**Task description:**
Going line by line through the entries below, count those that contain "fruit". Give the number by itself.

**Source records:**
■ ■ ■ ■ ■

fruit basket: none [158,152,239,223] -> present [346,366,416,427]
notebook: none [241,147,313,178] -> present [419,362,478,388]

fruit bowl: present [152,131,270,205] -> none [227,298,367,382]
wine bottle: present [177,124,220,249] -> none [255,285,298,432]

■ ■ ■ ■ ■

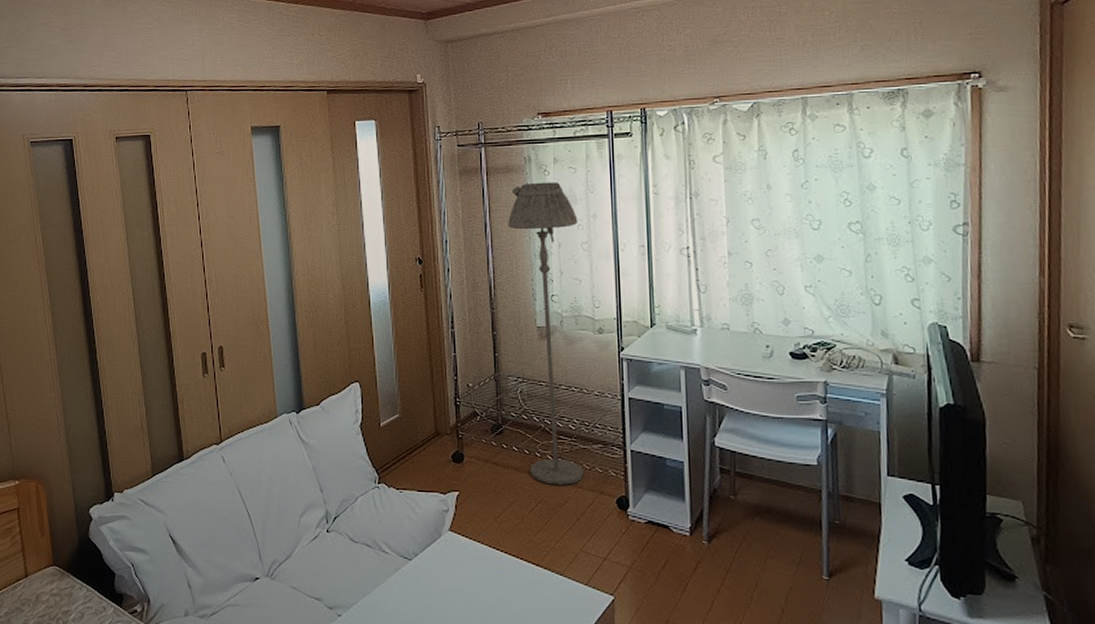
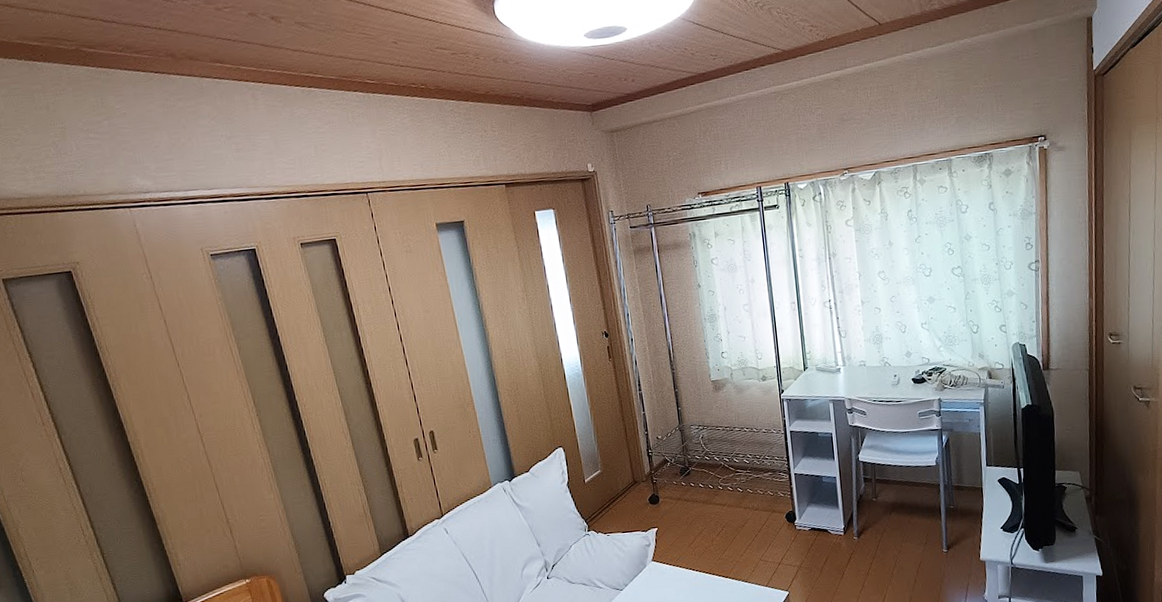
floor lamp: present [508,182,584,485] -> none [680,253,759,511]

■ ■ ■ ■ ■

**Task response:**
2